前列腺特异性膜抗原正电子发射断层扫描/计算机断层扫描(PSMA PET/CT)可在低前列腺特异性抗原(PSA)水平时检测出前列腺癌复发。对原前列腺床进行剂量递增放疗与改善无生化复发生存(BRFS)相关。因此,我们推测PSMA PET/CT引导下的挽救性放疗可改善BRFS。共有204例连续患者在根治性前列腺切除术后接受挽救性放疗。进行了PSMA PET/CT扫描,PSA持续存在的患者(109例)或有远处转移证据的患者(5例)被排除在本分析之外。因此,以下分析基于总共90例因生化复发在放疗前接受PSMA PET/CT检查并接受挽救性放疗的患者。若PET检查结果为阳性,则在放疗开始前开始抗雄激素治疗。将BRFS(PSA≤0.2 ng/ml)定义为研究终点。42/90(47%)例患者检测到PET阳性病灶:仅24/42(27%)例为前列腺床复发,仅12/42(13%)例为盆腔淋巴结复发,6/42(7%)例为前列腺床和盆腔淋巴结复发。

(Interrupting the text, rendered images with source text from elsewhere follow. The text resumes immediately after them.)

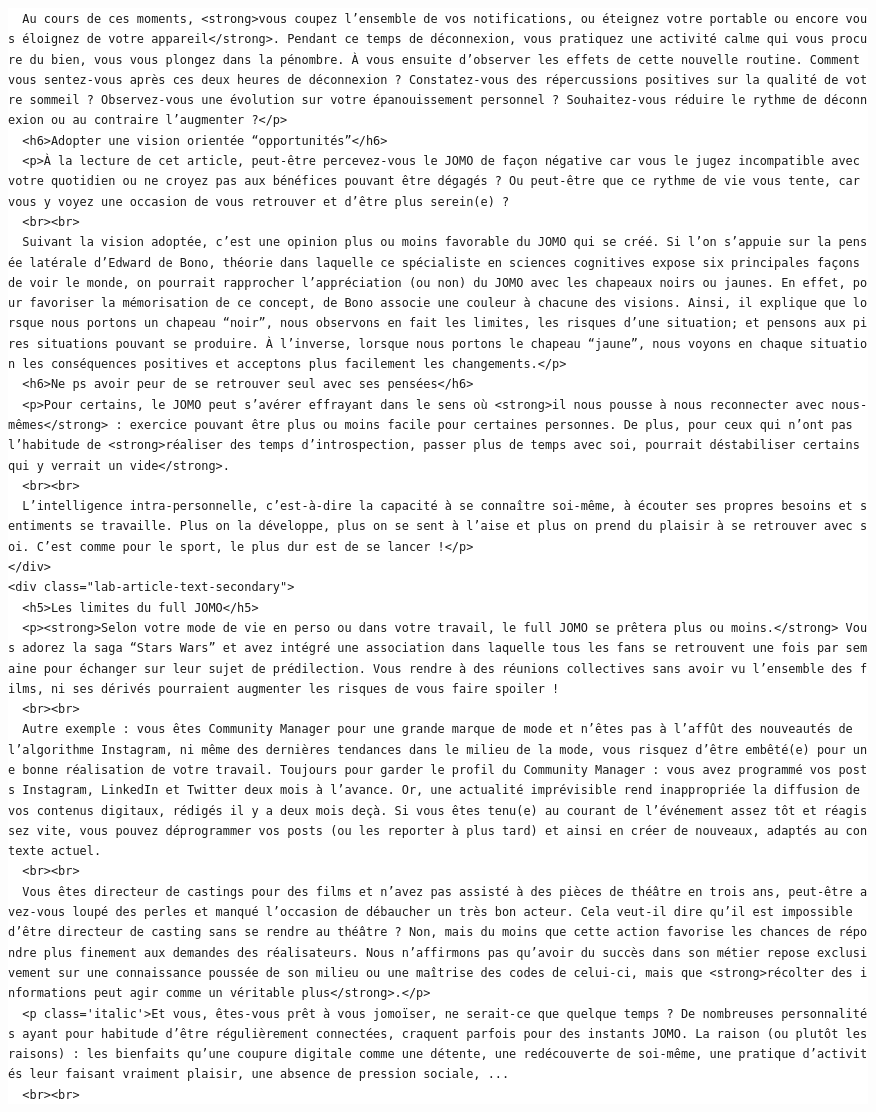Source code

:       Au cours de ces moments, <strong>vous coupez l’ensemble de vos notifications, ou éteignez votre portable ou encore vous éloignez de votre appareil</strong>. Pendant ce temps de déconnexion, vous pratiquez une activité calme qui vous procure du bien, vous vous plongez dans la pénombre. À vous ensuite d’observer les effets de cette nouvelle routine. Comment vous sentez-vous après ces deux heures de déconnexion ? Constatez-vous des répercussions positives sur la qualité de votre sommeil ? Observez-vous une évolution sur votre épanouissement personnel ? Souhaitez-vous réduire le rythme de déconnexion ou au contraire l’augmenter ?</p>
      <h6>Adopter une vision orientée “opportunités”</h6>
      <p>À la lecture de cet article, peut-être percevez-vous le JOMO de façon négative car vous le jugez incompatible avec votre quotidien ou ne croyez pas aux bénéfices pouvant être dégagés ? Ou peut-être que ce rythme de vie vous tente, car vous y voyez une occasion de vous retrouver et d’être plus serein(e) ?
      <br><br>
      Suivant la vision adoptée, c’est une opinion plus ou moins favorable du JOMO qui se créé. Si l’on s’appuie sur la pensée latérale d’Edward de Bono, théorie dans laquelle ce spécialiste en sciences cognitives expose six principales façons de voir le monde, on pourrait rapprocher l’appréciation (ou non) du JOMO avec les chapeaux noirs ou jaunes. En effet, pour favoriser la mémorisation de ce concept, de Bono associe une couleur à chacune des visions. Ainsi, il explique que lorsque nous portons un chapeau “noir”, nous observons en fait les limites, les risques d’une situation; et pensons aux pires situations pouvant se produire. À l’inverse, lorsque nous portons le chapeau “jaune”, nous voyons en chaque situation les conséquences positives et acceptons plus facilement les changements.</p>
      <h6>Ne ps avoir peur de se retrouver seul avec ses pensées</h6>
      <p>Pour certains, le JOMO peut s’avérer effrayant dans le sens où <strong>il nous pousse à nous reconnecter avec nous-mêmes</strong> : exercice pouvant être plus ou moins facile pour certaines personnes. De plus, pour ceux qui n’ont pas l’habitude de <strong>réaliser des temps d’introspection, passer plus de temps avec soi, pourrait déstabiliser certains qui y verrait un vide</strong>.
      <br><br>
      L’intelligence intra-personnelle, c’est-à-dire la capacité à se connaître soi-même, à écouter ses propres besoins et sentiments se travaille. Plus on la développe, plus on se sent à l’aise et plus on prend du plaisir à se retrouver avec soi. C’est comme pour le sport, le plus dur est de se lancer !</p>
    </div>
    <div class="lab-article-text-secondary">
      <h5>Les limites du full JOMO</h5>
      <p><strong>Selon votre mode de vie en perso ou dans votre travail, le full JOMO se prêtera plus ou moins.</strong> Vous adorez la saga “Stars Wars” et avez intégré une association dans laquelle tous les fans se retrouvent une fois par semaine pour échanger sur leur sujet de prédilection. Vous rendre à des réunions collectives sans avoir vu l’ensemble des films, ni ses dérivés pourraient augmenter les risques de vous faire spoiler !
      <br><br>
      Autre exemple : vous êtes Community Manager pour une grande marque de mode et n’êtes pas à l’affût des nouveautés de l’algorithme Instagram, ni même des dernières tendances dans le milieu de la mode, vous risquez d’être embêté(e) pour une bonne réalisation de votre travail. Toujours pour garder le profil du Community Manager : vous avez programmé vos posts Instagram, LinkedIn et Twitter deux mois à l’avance. Or, une actualité imprévisible rend inappropriée la diffusion de vos contenus digitaux, rédigés il y a deux mois deçà. Si vous êtes tenu(e) au courant de l’événement assez tôt et réagissez vite, vous pouvez déprogrammer vos posts (ou les reporter à plus tard) et ainsi en créer de nouveaux, adaptés au contexte actuel.
      <br><br>
      Vous êtes directeur de castings pour des films et n’avez pas assisté à des pièces de théâtre en trois ans, peut-être avez-vous loupé des perles et manqué l’occasion de débaucher un très bon acteur. Cela veut-il dire qu’il est impossible d’être directeur de casting sans se rendre au théâtre ? Non, mais du moins que cette action favorise les chances de répondre plus finement aux demandes des réalisateurs. Nous n’affirmons pas qu’avoir du succès dans son métier repose exclusivement sur une connaissance poussée de son milieu ou une maîtrise des codes de celui-ci, mais que <strong>récolter des informations peut agir comme un véritable plus</strong>.</p>
      <p class='italic'>Et vous, êtes-vous prêt à vous jomoïser, ne serait-ce que quelque temps ? De nombreuses personnalités ayant pour habitude d’être régulièrement connectées, craquent parfois pour des instants JOMO. La raison (ou plutôt les raisons) : les bienfaits qu’une coupure digitale comme une détente, une redécouverte de soi-même, une pratique d’activités leur faisant vraiment plaisir, une absence de pression sociale, ...
      <br><br>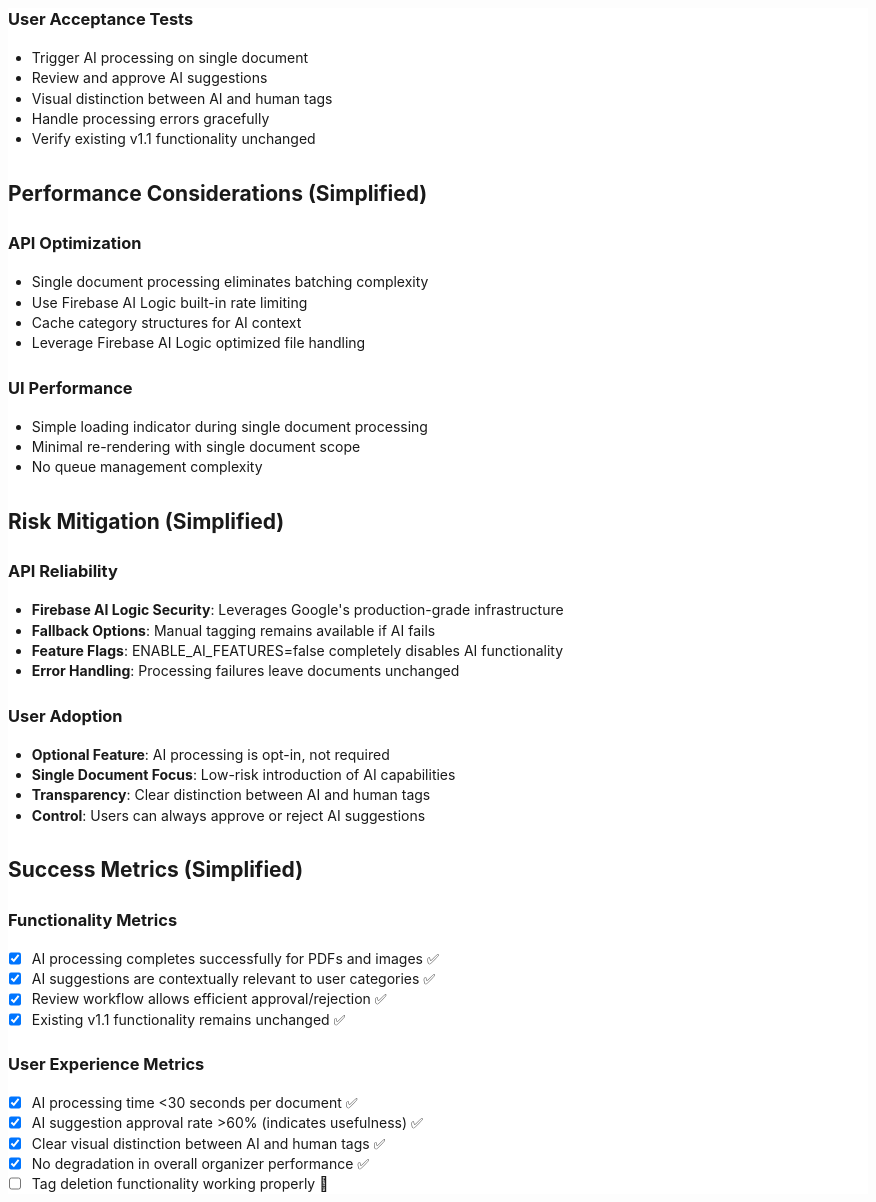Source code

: ### User Acceptance Tests
- Trigger AI processing on single document
- Review and approve AI suggestions
- Visual distinction between AI and human tags
- Handle processing errors gracefully
- Verify existing v1.1 functionality unchanged

## Performance Considerations (Simplified)

### API Optimization
- Single document processing eliminates batching complexity
- Use Firebase AI Logic built-in rate limiting
- Cache category structures for AI context
- Leverage Firebase AI Logic optimized file handling

### UI Performance  
- Simple loading indicator during single document processing
- Minimal re-rendering with single document scope
- No queue management complexity

## Risk Mitigation (Simplified)

### API Reliability  
- **Firebase AI Logic Security**: Leverages Google's production-grade infrastructure
- **Fallback Options**: Manual tagging remains available if AI fails
- **Feature Flags**: ENABLE_AI_FEATURES=false completely disables AI functionality
- **Error Handling**: Processing failures leave documents unchanged

### User Adoption
- **Optional Feature**: AI processing is opt-in, not required  
- **Single Document Focus**: Low-risk introduction of AI capabilities
- **Transparency**: Clear distinction between AI and human tags
- **Control**: Users can always approve or reject AI suggestions

## Success Metrics (Simplified)

### Functionality Metrics
- [x] AI processing completes successfully for PDFs and images ✅
- [x] AI suggestions are contextually relevant to user categories ✅
- [x] Review workflow allows efficient approval/rejection ✅
- [x] Existing v1.1 functionality remains unchanged ✅

### User Experience Metrics
- [x] AI processing time <30 seconds per document ✅
- [x] AI suggestion approval rate >60% (indicates usefulness) ✅
- [x] Clear visual distinction between AI and human tags ✅
- [x] No degradation in overall organizer performance ✅
- [ ] Tag deletion functionality working properly 🔄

放疗前的中位PSA为0.44(0.11 - 6.24)。累计向局部肉眼可见肿瘤给予总剂量70.0 Gy(67.2 - 72 Gy),向前列腺床给予66 Gy(59.4 - 70.2 Gy),向PET阳性淋巴结给予60.8 Gy(54 - 66 Gy),向淋巴途径给予50.4 Gy(45 - 50.4 Gy)。中位随访23个月后,BRFS为78%。在最后一次随访时,4例患者仍在进行抗雄激素治疗。在最后一次一次随访时,未观察到PET阳性患者(74%)与PET阴性患者(82%;p>>0.05)之间的BRFS有显著差异。2例患者出现3级晚期泌尿生殖系统毒性,无患者出现≥3级胃肠道毒性(美国国立癌症研究所不良事件通用术语标准第4.03版)。PSMA PET/CT引导下的挽救性放疗是一种有效且安全的局部治疗选择。未观察到PET阳性和PET阴性患者之间BRFS有差异,表明对PET阳性病灶的靶向治疗有效。对于PSA复发的患者,若能方便地进行PSMA PET/CT检查,应提供该检查以实现个体化治疗。